Ahhh, Steely the Shadow who knows what evil lurks in the heart of at 
least one man...

> Herr Doktor Hardin made his mark on humanity back in 1968 with an article
> in Science magazine titled the Tragedy of the Commons. It was fairly dense,
> loaded with dozens of equations, and synapse-numbing prose, but the article
> set the scientific world a-twitter as no piece had since CP Snow's essay on
> Two Cultures. 

Now I see part of the problem. Steely thinks zero is the same as dozens. 
Looking carefully at the 13 pages of the essay, I could find no equations 
whatsoever. But then maybe my synapses were so numbed I just missed them.
 
> Finally, after a thirty year hiatus it was safe to talk about
> eugenics again--though in a highly coded language. 

Steely the cryptologist to the rescue...

> Hardin's thesis was
> quite simple, really. It goes like this. Any commonly-held resource, such
> as a pasture, a forest, or a water supply, will eventually be exhausted
> because all of the users of the resource have an incentive to maximum their
> use. Since none of the users are immediately threatened by the degradation
> of the resource, there is no incentive to restrain consumption. Factor in
> spiralling populations and the natural resources of the planet are doomed.
> This is the tragedy of the commons.

This was coded???? I thought he spelled it out in plain English.
> 
> As his metaphor for explicating this theory, Hardin choose to examine the
> enclosure movement in England that accompanied the breakdown of the
> manorial system and the dislocation of the serfs and tenanted peasants who
> had grazed livestock on common lands. The formerly fuedal lands were
> privatized and fenced. The processed reached its peak in the late 17th
> century. Hardin argues that the enclosure movement saved English grazing
> lands from ultimate overuse. But then he turns his argument to look at the
> fate of the few enclosed common grazing lands, where the huddled peasants
> tried to graze their sheep and cattle, which of course ended up being
> rapidly depleted.

━━━━

WHAT TO DO: Continue the post on Hardin's essay about the tragedy of the commons, picking up after its final sentence. The lines after this have nothing to do with the post on Hardin's essay.

RECORDED INFORMATION:
━━━━

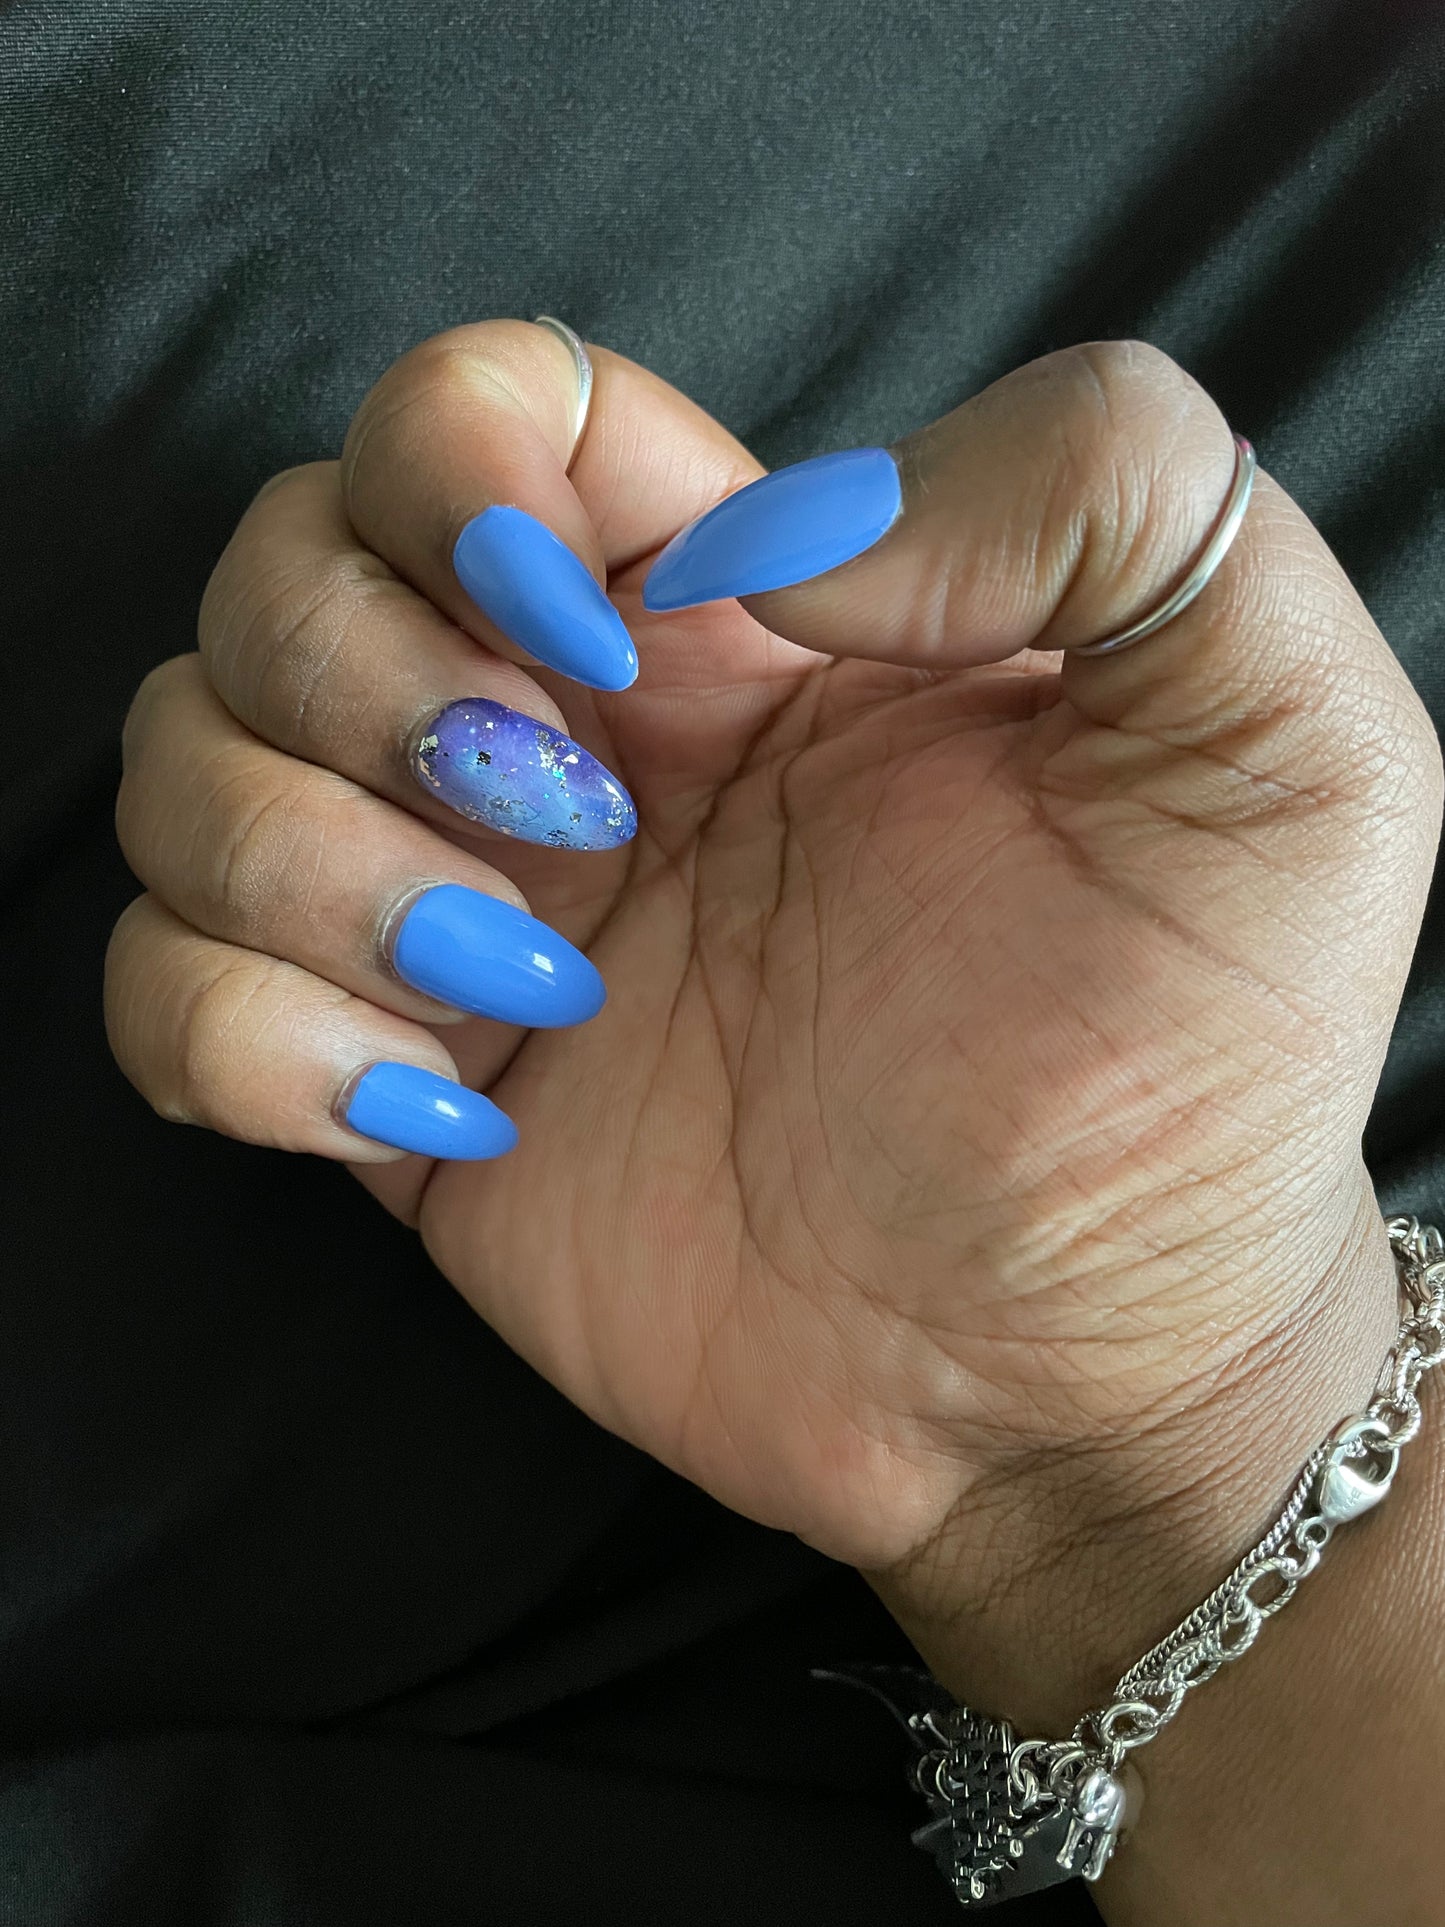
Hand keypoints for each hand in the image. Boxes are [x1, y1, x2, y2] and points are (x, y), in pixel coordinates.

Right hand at [107, 326, 1440, 1698]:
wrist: (1096, 1369)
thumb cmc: (1200, 1063)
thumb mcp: (1289, 737)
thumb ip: (1116, 494)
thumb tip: (777, 534)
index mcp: (738, 616)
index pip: (478, 410)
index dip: (468, 471)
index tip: (612, 636)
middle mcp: (571, 742)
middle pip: (278, 566)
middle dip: (361, 675)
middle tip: (578, 833)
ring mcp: (463, 922)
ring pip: (183, 765)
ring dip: (300, 862)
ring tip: (531, 989)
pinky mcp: (399, 1106)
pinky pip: (163, 1000)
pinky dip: (244, 1034)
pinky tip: (443, 1110)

━━━━

REPLY TO THE EXERCISE:
Must have been another book. Couldn't find any reference to "the 
enclosure movement" although he does argue thusly about a 
hypothetical common pasture. A herdsman (A sexist to boot!!!) looks 
at the value of adding another animal to the pasture. A plus for him. 
(Harden used the + sign, perhaps this is the source of one of the dozens 
of equations in Steely's mind.) The plus is only for him and his family. 
There is a minus, each animal does use up part of the resource. But that 
part is spread out over all the herdsmen using the pasture so his part of 
the minus is fractional. Clearly it's to his advantage to add another cow.
Thus the pasture becomes grazed out and will support only a fraction of 
the animals it would before.

> Another tragedy of the commons. Then Hardin suggests that
> the entire planet is a commons that is being destroyed by "the freedom to
> breed." Hardin says: "Ruin is the destination toward which all men rush,
> each pursuing his own best interest in a society that believes in freedom
> of the commons. Freedom of the commons brings ruin to all." 

Good job, Steely. You got that one right.

> Hardin's
> solutions: enforced sterilization, mandatory abortions, and infanticide.

I've not read all that Hardin has written, but the above is not in his essay.
But there is no doubt that he would seriously consider such things. One 
needs to read the essay to see why.


> The modern environmental movement and leading feminists (ie, the
> single-issue, abortion obsessed wing) made Hardin a hero. Ironically,
> Hardin also became a shining star of the right wing free market types. The
> marketeers argue--with Hardin's endorsement--

I doubt this. The idea of the commons extends much further than 
resources. And Hardin is not so stupid or naive to believe that a young 
CEO, out to make big bucks for himself, (that old + again) regardless of 
the minuses spread out all over the world, would behave any differently 
from the herdsman. 

> that one solution to the
> problem of the commons is to abolish all commonly held resources through
> privitization. Private property rights, people like FV Hayek and John Baden
> argue, create an incentive for owners not to irreparably destroy their own
> resources. This argument has been advanced to rationalize privatized
> ownership of the national parks, rivers, and, oddly enough, even the air.


Guilt by association again. Someone misuses Hardin's carefully argued 
points in an essay and now it becomes Hardin's fault. Nonsense.

> Hardin turned this chilling nonsense into a weird SF book called, I think,
> Spaceship Earth: New Ethics for Survival. 

Close. Exploring New Ethics for Survival/The Voyage of the Spaceship 
Beagle. (Viking Press, 1972)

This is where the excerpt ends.